Lu pour vous: Le Canard Enchainé – 6 mars 2013
Le régime Ouattara ? Motus français et défense d’Ivoire
De « graves violations des droits humains », des centres de détention et de torture secrets, des exactions de groupes paramilitaires armés par l’Etat, des crimes de guerre impunis. Tous ces hauts faits à l’actif de partisans du président ivoirien Ouattara, décrits dans un rapport d’Amnesty International paru le 27 février, n’ont pas suscité la moindre réaction de la France.
Il y a deux ans, pourtant, Paris avait pesé de tout son poids pour soutenir l’arrivée au pouvoir d’Alassane Ouattara. Durant dix jours (en avril 2011), les forces du dispositif tricolore Licorne, assistées par l’ONU, avaient bombardé la résidence présidentielle de Laurent Gbagbo, farouchement accroché au pouvoir après la proclamation de sa défaite électorale, cinq mois plus tôt.
Aujourd’hui, Gbagbo est traduit devant la Cour pénale internationale (CPI) de La Haye, accusé d’avoir ordonné ou laissé commettre quatre massacres ayant causé la mort de 200 personnes. La France de Sarkozy, puis de Hollande, qui a contribué à l’enquête du procureur de la CPI, n’a, en revanche, pas levé le petit doigt pour que soient poursuivis les crimes du camp d’en face. Au total, les violences postélectorales ont causé la mort de plus de 3 000 personnes.
Depuis plus de dix-huit mois, les forces armées régulières contrôlent le pays. Et le rapport d’Amnesty cite de nombreux cas d’exactions à leur passif ; comme l’attaque, en juillet 2012, du camp de Nahibly, dans l’ouest du pays, qui « s’inscrit dans le contexte des crimes contre l’humanité ». Des dizaines de réfugiés y ont été liquidés à la machette, par balles, ou brûlés vifs. Les milices dozos (confrérie de chasseurs de la région), auteurs de ces méfaits, avaient déjà, un an plus tôt, tué plus de 200 personnes, coupables d’appartenir à une ethnie jugée proche de Gbagbo.
Le document mentionne aussi plusieurs prisons secrètes dans lesquelles l’armée a séquestré et torturé des opposants ou supposés tels. Comme ce cachot de 4 mètres sur 5, à Korhogo, dans le Nord, où des prisonniers se sont retrouvés à 27 durant quarante-neuf jours, sans toilettes et presque sans nourriture. Informé – à tout le moins – de ces pratiques, le régime de Ouattara n’a jamais réagi, malgré les déclarations solennelles du Président.
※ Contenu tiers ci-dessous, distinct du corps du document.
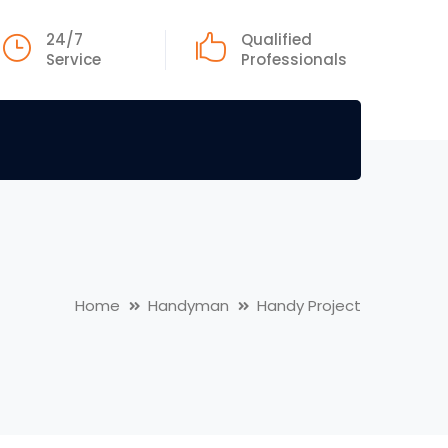
24/7
Qualified
Service
Professionals
Home
Handyman
Handy Project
D’ailleurs, précise Amnesty, à sa connaissance, « pas un seul responsable civil ou militaire de violations et atteintes très graves aux droits humains ayant soutenu Ouattara n’a eu à répondre de ses actes devant la justice. ›› Même pas Martin Kouakou Fofié, chef de guerre désigné par la CPI comme responsable de graves « violations des droits humains » et du « recrutement d’enfants soldats ››. Accablant crime patronymique
Apathie identique de la France au récit des exploits accomplis par les partisans de son protégé.
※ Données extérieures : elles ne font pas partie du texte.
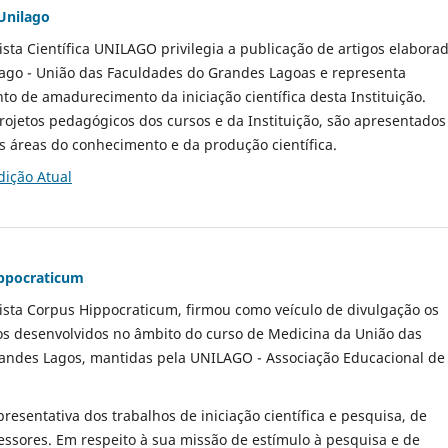
 Unilago
ista Científica UNILAGO privilegia a publicação de artigos elabora
lago - União das Faculdades do Grandes Lagoas e representa
 de amadurecimento da iniciação científica desta Instituição.
ojetos pedagógicos dos cursos e da Instituição, são apresentados
s áreas do conhecimento e da produção científica.
dição Atual
ippocraticum
ista Corpus Hippocraticum, firmou como veículo de divulgação os
cos desenvolvidos no âmbito do curso de Medicina da União das
andes Lagos, mantidas pela UNILAGO - Associação Educacional de
resentativa dos trabalhos de iniciação científica e pesquisa, de
ssores. Em respeito à sua missão de estímulo à pesquisa e de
Certaines victimes possèdent pourtant un passeport tricolore, comme l’économiste Ibrahim Massaga, détenu depuis un an à Abidjan, au mépris de tous ses droits, ou Michel Gbagbo, fils de l’ex-président et de sa première épouse française. Ce scientifique sans activité politique est emprisonné depuis avril 2011. Peu après la parution du rapport, la justice française a désigné un magistrat pour faire la lumière sur le traitement qu’il subit depuis deux ans. Hélas pour le prévenu, son délit de patronyme est irréfutable.